Saved entries:
::::
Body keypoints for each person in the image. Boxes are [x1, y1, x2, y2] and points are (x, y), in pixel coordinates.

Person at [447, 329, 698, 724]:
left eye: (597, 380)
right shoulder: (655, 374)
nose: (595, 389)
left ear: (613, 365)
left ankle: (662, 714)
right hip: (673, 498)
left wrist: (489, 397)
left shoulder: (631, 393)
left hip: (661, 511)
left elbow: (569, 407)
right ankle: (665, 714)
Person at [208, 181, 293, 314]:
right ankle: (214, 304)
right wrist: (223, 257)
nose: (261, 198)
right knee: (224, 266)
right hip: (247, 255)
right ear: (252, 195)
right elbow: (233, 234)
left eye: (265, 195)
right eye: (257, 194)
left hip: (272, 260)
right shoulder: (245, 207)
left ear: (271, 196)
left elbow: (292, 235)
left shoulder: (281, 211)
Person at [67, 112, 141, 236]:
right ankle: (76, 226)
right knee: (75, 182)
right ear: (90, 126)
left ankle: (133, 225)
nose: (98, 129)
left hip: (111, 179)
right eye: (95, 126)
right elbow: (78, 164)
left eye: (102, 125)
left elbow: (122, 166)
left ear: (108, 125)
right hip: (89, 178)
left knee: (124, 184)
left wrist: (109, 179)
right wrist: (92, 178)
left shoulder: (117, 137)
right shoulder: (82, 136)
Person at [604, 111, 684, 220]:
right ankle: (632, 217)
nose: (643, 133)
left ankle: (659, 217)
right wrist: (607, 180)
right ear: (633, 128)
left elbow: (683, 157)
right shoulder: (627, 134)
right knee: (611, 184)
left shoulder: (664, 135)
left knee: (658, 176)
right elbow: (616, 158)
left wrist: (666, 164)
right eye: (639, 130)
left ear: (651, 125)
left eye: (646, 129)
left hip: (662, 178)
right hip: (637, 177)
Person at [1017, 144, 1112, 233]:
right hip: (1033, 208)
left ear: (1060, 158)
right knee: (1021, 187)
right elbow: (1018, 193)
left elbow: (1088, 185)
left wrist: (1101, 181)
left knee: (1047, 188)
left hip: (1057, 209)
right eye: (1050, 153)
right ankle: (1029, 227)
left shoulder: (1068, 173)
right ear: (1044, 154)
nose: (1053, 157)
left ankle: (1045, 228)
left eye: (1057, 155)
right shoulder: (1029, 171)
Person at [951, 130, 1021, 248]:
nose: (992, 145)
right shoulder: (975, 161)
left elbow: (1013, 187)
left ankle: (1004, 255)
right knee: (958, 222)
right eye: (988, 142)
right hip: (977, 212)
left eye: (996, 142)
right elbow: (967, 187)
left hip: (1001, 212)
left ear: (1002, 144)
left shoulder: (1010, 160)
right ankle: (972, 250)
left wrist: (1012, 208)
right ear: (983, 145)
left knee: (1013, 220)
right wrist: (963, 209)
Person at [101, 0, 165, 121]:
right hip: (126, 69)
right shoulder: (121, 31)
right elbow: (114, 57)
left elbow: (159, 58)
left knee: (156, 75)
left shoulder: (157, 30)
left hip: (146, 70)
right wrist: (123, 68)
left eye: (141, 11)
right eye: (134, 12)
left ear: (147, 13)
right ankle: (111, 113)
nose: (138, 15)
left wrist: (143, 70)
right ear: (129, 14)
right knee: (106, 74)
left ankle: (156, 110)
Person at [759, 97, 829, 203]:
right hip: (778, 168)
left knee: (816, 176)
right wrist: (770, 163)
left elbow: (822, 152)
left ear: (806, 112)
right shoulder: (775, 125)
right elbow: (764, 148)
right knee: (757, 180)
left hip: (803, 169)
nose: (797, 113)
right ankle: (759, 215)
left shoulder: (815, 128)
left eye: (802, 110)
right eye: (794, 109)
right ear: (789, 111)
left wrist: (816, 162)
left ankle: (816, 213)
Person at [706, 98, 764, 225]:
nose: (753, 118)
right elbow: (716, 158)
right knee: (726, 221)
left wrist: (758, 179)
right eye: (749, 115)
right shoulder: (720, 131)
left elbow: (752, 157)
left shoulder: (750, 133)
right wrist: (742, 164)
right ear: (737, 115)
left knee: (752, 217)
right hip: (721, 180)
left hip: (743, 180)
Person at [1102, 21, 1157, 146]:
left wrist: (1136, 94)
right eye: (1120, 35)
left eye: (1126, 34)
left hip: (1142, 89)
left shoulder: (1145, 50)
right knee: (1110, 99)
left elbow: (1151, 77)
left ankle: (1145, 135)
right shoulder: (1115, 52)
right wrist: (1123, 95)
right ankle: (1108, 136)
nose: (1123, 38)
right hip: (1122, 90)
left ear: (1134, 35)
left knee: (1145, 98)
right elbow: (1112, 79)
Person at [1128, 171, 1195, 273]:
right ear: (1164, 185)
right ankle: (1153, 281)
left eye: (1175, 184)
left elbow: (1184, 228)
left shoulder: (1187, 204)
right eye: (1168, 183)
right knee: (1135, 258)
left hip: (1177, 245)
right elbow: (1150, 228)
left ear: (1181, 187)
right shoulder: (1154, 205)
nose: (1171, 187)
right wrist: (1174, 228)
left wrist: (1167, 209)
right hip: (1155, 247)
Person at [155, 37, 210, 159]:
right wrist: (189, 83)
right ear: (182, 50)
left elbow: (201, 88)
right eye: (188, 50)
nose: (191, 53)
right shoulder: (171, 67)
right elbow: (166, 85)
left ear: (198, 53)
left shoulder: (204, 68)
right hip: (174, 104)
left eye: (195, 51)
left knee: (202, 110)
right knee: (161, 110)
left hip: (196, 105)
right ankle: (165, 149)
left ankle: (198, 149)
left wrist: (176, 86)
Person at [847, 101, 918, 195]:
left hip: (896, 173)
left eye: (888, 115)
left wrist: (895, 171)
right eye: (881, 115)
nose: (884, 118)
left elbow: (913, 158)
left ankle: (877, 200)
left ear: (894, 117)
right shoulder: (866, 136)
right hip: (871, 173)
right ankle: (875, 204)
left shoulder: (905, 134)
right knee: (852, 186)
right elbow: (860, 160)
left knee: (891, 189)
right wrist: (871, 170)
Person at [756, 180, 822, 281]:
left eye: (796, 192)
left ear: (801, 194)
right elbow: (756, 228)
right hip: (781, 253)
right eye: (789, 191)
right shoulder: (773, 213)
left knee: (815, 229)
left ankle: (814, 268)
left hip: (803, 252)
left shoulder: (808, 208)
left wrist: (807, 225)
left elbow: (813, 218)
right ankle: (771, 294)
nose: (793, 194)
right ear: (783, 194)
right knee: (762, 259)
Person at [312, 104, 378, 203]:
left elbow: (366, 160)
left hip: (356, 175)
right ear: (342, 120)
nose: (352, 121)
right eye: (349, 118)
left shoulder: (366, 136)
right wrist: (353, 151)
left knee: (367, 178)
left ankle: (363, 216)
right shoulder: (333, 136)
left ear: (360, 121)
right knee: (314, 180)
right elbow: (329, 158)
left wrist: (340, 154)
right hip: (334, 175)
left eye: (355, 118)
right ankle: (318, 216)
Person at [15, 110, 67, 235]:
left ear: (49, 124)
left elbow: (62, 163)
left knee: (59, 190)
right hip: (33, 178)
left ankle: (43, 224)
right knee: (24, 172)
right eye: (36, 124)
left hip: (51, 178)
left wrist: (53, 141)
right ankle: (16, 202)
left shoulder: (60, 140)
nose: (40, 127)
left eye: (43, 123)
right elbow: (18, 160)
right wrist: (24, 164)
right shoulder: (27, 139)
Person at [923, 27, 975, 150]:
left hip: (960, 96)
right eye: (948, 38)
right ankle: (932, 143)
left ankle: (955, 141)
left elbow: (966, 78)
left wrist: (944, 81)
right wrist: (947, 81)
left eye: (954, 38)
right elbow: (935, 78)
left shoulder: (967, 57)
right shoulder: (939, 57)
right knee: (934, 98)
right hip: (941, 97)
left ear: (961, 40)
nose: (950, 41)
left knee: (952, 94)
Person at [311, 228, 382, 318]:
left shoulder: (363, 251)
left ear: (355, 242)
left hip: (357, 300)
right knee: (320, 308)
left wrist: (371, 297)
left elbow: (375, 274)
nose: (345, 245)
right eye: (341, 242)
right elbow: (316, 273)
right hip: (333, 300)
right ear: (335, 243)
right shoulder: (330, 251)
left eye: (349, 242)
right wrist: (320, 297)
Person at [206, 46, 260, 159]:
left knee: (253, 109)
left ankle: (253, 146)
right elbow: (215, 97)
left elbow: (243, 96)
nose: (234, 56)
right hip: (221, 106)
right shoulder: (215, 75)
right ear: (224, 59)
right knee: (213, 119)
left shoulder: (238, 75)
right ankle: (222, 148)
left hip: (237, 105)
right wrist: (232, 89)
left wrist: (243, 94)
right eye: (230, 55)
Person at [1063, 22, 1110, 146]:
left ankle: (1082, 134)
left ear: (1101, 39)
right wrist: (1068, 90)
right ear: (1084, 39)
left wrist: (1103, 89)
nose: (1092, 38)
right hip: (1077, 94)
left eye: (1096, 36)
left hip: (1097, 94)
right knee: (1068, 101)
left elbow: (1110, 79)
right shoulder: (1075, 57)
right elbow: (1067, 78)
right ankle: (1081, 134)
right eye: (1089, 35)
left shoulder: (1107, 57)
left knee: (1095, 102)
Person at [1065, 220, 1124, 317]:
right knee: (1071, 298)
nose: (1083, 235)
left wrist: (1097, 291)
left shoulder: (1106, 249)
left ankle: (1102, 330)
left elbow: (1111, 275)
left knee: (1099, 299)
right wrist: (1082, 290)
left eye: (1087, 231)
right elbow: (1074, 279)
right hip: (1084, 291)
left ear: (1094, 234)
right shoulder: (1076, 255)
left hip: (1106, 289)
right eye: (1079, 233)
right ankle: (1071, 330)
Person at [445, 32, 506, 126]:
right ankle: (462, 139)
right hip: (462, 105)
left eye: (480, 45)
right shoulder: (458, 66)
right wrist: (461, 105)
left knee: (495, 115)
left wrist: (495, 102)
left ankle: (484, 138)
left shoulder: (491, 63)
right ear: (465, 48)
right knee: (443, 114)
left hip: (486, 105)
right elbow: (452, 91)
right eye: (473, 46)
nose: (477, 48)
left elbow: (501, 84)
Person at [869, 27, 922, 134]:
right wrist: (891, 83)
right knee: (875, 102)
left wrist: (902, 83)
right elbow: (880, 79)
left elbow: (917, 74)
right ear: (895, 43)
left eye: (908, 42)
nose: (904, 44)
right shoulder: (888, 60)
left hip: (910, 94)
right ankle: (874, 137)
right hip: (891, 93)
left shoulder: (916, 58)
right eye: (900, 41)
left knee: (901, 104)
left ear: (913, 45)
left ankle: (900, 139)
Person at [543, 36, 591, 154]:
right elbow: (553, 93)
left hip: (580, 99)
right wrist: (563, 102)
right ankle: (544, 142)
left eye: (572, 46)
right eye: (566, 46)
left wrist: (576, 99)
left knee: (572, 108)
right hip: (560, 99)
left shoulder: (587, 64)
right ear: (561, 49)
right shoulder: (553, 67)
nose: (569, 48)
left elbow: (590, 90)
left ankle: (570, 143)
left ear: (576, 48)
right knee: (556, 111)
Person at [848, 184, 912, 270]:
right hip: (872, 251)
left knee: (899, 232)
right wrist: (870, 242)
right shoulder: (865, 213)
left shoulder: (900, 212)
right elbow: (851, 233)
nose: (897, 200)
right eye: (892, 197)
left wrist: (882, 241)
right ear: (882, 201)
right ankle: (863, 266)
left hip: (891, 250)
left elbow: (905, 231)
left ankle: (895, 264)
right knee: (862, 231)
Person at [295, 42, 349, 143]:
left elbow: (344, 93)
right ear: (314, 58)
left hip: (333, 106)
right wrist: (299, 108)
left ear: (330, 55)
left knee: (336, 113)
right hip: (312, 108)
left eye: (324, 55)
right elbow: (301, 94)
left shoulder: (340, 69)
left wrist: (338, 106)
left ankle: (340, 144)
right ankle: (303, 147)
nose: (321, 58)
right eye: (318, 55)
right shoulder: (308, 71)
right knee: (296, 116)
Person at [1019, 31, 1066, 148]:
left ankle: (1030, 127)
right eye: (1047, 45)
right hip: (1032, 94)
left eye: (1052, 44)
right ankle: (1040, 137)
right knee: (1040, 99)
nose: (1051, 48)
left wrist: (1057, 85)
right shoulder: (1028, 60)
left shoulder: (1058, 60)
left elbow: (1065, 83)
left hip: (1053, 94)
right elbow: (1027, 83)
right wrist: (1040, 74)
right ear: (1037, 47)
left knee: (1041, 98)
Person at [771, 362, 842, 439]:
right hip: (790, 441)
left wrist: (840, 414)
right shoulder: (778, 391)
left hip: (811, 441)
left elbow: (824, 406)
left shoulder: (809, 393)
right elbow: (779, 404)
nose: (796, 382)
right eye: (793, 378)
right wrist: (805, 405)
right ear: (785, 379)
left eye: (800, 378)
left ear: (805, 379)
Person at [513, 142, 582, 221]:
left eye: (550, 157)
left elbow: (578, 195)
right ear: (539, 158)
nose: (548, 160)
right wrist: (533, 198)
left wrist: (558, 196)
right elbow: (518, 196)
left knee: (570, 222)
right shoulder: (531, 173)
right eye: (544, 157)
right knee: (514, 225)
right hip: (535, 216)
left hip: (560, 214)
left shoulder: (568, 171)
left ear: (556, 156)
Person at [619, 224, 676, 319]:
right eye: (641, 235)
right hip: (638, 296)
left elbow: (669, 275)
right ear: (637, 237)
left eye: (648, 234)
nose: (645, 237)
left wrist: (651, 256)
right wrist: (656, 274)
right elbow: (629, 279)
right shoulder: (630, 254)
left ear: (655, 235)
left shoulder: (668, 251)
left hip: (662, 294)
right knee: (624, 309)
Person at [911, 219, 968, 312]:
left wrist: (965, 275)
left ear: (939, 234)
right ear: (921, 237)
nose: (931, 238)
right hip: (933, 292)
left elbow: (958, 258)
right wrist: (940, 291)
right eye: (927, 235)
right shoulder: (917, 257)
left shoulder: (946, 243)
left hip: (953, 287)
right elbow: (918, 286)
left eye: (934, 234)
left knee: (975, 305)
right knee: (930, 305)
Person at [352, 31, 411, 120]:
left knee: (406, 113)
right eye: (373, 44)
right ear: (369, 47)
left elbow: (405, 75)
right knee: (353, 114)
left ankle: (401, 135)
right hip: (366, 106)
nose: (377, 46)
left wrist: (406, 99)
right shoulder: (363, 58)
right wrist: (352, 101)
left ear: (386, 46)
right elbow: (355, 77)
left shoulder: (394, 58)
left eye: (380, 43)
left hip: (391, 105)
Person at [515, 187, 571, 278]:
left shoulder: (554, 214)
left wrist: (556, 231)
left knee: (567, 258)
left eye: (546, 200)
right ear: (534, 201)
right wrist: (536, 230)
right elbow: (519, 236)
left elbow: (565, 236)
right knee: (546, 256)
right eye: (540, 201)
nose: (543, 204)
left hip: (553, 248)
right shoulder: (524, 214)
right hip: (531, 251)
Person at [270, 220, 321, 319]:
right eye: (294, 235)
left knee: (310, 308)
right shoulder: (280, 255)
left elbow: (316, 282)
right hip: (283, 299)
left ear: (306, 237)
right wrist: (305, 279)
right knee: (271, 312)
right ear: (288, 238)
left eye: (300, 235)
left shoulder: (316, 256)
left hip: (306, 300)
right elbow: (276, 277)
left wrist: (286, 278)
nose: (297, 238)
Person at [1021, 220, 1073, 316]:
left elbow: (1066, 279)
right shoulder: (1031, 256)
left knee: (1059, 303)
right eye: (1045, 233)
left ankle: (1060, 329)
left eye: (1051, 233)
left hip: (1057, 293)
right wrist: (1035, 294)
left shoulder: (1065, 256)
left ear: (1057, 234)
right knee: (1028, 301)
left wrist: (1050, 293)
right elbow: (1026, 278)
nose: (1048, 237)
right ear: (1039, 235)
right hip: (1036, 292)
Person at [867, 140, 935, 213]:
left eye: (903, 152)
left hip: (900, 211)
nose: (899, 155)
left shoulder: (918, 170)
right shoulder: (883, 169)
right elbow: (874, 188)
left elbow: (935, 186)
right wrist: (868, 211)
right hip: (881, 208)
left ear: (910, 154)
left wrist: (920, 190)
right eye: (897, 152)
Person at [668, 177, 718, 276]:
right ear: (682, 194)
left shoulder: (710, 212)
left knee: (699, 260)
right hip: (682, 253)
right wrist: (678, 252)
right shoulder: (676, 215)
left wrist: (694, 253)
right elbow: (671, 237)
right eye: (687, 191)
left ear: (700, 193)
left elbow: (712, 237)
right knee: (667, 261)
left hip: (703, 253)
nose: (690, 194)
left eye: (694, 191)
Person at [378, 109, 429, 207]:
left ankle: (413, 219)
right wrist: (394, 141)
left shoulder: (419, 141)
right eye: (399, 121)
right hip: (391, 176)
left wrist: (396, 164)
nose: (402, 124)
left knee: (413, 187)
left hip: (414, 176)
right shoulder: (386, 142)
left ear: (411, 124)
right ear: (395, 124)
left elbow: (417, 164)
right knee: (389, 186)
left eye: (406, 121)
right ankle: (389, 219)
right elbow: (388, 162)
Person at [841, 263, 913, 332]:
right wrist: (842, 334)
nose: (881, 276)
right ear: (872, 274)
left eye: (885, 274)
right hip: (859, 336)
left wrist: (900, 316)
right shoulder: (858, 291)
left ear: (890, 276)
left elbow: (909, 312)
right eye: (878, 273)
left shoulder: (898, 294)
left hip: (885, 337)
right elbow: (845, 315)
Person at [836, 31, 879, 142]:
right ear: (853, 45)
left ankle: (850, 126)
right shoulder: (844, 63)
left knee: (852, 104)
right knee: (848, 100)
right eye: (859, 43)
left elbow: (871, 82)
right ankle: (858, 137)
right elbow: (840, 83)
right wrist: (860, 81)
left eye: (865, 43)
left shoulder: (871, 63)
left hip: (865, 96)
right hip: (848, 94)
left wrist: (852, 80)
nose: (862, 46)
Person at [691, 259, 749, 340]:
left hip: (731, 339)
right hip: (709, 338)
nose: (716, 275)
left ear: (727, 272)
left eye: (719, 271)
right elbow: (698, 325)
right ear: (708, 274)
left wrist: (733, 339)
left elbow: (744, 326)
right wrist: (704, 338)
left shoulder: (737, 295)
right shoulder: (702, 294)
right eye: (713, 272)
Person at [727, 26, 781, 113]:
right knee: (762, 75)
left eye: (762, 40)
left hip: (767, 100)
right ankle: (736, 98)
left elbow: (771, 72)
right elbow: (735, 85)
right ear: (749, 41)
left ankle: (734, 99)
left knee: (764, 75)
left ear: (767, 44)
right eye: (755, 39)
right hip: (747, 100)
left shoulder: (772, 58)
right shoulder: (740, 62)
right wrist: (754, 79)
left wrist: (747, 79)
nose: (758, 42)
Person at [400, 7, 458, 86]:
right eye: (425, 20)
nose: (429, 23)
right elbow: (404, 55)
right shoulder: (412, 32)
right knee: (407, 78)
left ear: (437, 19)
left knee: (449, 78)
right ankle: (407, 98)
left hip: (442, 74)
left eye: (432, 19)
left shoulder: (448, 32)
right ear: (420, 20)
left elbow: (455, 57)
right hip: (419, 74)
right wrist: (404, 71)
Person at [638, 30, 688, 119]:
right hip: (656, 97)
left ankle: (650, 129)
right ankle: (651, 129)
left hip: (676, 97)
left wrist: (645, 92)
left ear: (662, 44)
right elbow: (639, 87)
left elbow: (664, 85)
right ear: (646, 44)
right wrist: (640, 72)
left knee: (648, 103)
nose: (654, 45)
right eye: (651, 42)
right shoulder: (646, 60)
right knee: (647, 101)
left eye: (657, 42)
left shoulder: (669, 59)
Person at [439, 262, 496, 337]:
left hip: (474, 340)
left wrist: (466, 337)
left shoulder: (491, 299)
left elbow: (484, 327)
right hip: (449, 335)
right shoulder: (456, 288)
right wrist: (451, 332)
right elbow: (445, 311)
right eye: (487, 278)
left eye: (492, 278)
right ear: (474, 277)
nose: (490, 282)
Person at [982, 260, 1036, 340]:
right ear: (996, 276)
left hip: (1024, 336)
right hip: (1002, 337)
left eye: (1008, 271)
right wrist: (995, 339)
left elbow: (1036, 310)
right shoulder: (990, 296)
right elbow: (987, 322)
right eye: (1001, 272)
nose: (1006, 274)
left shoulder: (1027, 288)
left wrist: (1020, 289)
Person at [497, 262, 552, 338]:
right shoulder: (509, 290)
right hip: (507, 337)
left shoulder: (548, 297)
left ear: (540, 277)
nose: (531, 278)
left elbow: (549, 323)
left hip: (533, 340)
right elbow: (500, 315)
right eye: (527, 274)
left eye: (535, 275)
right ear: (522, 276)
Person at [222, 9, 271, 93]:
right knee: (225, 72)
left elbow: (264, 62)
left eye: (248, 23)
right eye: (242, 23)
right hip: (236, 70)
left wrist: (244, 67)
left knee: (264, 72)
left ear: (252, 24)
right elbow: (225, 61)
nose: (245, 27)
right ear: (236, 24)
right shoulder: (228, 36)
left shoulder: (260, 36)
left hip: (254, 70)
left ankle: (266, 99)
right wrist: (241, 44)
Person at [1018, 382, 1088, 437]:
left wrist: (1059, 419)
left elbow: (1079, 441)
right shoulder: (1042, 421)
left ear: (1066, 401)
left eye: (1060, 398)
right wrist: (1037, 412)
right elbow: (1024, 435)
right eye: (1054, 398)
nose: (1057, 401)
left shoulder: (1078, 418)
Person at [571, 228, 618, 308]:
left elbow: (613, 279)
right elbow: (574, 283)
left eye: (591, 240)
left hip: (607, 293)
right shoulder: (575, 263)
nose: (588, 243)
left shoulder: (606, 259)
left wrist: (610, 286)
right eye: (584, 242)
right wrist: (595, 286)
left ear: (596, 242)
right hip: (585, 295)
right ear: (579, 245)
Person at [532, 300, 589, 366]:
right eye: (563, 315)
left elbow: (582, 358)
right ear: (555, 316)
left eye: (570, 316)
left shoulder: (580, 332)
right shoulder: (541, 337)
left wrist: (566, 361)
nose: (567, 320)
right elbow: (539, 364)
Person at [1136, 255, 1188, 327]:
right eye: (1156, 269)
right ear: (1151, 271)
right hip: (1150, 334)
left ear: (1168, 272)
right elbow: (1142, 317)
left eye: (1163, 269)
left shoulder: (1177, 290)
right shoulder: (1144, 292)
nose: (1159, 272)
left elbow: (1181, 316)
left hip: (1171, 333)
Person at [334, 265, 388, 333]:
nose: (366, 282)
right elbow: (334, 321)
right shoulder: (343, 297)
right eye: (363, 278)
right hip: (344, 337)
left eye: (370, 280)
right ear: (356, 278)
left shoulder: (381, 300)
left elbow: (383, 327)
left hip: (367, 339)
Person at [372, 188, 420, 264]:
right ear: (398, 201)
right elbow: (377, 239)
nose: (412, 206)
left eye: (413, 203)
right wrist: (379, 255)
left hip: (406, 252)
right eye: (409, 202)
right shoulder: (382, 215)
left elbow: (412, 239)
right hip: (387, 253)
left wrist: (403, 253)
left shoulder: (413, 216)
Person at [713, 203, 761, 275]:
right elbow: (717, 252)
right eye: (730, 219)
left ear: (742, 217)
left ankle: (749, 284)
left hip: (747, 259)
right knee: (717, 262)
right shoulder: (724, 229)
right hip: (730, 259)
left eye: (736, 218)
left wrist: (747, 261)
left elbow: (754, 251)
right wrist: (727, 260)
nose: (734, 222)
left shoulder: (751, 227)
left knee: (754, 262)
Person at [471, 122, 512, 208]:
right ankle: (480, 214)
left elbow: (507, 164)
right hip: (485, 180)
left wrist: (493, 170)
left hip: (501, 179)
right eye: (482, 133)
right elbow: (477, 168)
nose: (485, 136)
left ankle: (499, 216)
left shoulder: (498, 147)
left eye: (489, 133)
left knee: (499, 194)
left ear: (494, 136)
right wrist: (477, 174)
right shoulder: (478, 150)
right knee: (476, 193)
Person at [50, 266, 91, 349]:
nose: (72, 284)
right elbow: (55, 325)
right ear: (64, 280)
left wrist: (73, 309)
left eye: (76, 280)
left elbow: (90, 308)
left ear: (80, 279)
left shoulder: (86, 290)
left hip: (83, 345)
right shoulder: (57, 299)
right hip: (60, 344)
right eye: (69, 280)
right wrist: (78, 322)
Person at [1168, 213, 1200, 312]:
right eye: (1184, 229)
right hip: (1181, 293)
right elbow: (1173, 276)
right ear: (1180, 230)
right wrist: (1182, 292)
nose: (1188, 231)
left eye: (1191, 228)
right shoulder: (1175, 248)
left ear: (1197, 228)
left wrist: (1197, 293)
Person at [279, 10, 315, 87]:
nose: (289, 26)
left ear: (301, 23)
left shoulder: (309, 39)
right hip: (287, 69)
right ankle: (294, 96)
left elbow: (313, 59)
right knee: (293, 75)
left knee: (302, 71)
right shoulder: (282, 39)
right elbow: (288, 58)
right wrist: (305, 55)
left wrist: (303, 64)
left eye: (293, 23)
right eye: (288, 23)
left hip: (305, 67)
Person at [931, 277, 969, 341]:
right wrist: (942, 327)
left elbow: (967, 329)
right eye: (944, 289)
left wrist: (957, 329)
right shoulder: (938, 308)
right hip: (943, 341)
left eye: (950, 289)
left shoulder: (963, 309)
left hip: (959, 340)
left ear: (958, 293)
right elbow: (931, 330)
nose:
::::
→ **ACTIVITY**
Having output the line that contains "right hip: (673, 498)", stop. Every line before it, back to the first line of the data, must be reproduced exactly.

→ **ANSWER SECTION**
Body keypoints for each person in the image. Boxes are [x1, y1, x2, y2] and points are (x, y), in pixel coordinates.

Person at [447, 329, 698, 724]:
left eye: (597, 380)
right shoulder: (655, 374)
nose: (595, 389)
left ear: (613, 365)
left ankle: (662, 714)
right hip: (673, 498)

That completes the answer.